1 Background

Bladder cancer is second most prevalent tumors of the genitourinary tract worldwide. Its incidence in developed countries (9.5 per 100,000) is almost three times higher than that in less developed countries (3.3 per 100,000) [1]. Approximately 70% of patients initially diagnosed with UCB have their tumor localized to mucosa and submucosa, known as non-muscle invasive bladder carcinoma (NMIBC) [2]. Such patients usually have a good prognosis, but there is risk of recurrence in 48–70% of the cases and progression to muscle invasiveness in about 27–61% of the cases [3, 4]. The standard therapeutical protocol that is followed for these patients includes transurethral resection of bladder tumor (TURBT), eventually combined with intravesical instillation of chemotherapeutic agents based upon risk stratification [5]. Owing to frequent relapse and high progression rates, active cancer surveillance using standard methods of diagnosis is important, which makes bladder cancer one of the most expensive cancer to manage.
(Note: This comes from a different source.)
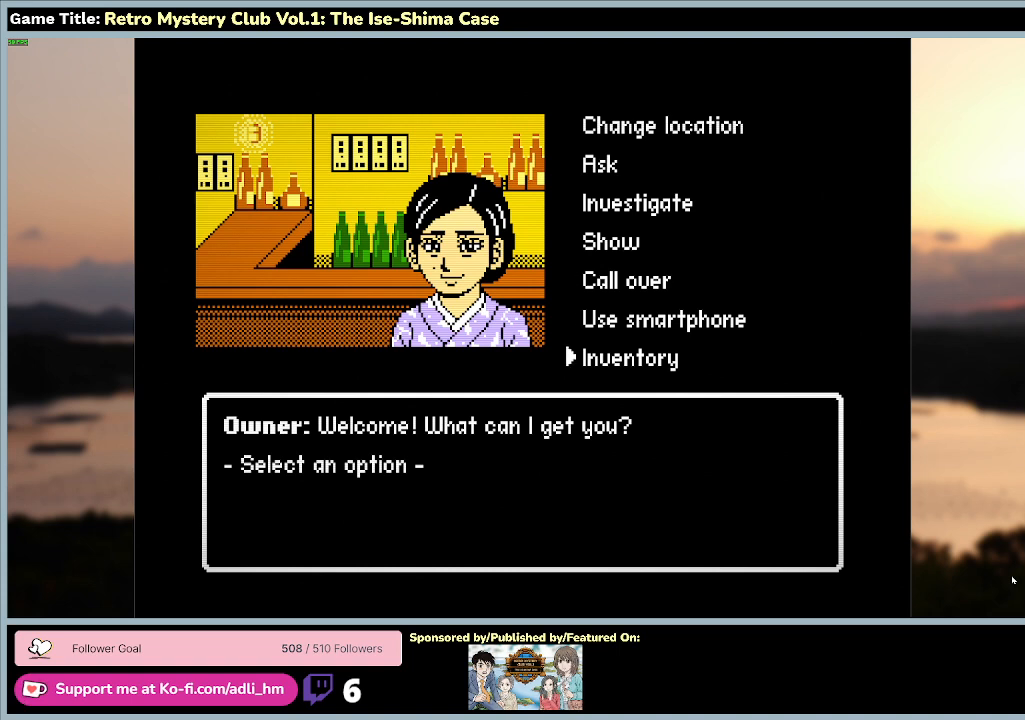
{"keys": [], "mouse": [], "events": [[200, "a", "down"], [467, "s", "up"], [500, "a", "up"]]}
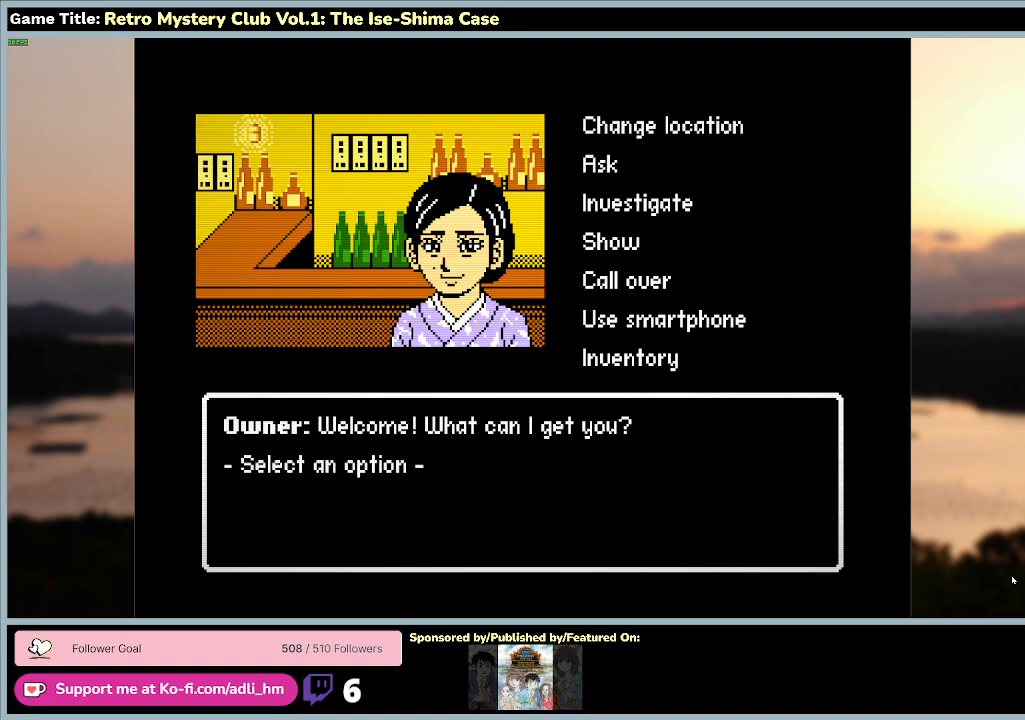
{"keys": ["a", "s", "space"], "mouse": [], "events": [[100, "s", "down"], [133, "a", "down"], [467, "space", "down"]]}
Several prognostic factors have been reported that predict the recurrence and progression in patients with NMIBC, such as serum cholinesterase, neutrophil to lymphocyte ratio, albumin to-globulin ratio, etc., to identify patients with high or low risk and tailor further management accordingly. However, till date, none of these factors have been able to accurately predict the risk of progression or recurrence, in patients with bladder cancer [6,7,8]. Various risk stratification systems have been developed such as EORTC risk tables, the Club Urológico Espanol de Tratamiento Oncológico (CUETO) scoring model, etc., to predict the probability of recurrence and progression but lacks independent external validation [9]. These scoring models use clinical and pathological variables to estimate the risk of recurrence and progression. But evaluation of some of these variables is subjective such as tumor size and number. All these inaccuracies may lead to an incorrect tumor classification, which makes the process of validation complicated [9,10,11]. Therefore, it is essential that some simple prognostic markers in NMIBC be identified so that better evaluation of tumor aggressiveness and its prognosis can be done, and accordingly accurate individualized treatment could be provided.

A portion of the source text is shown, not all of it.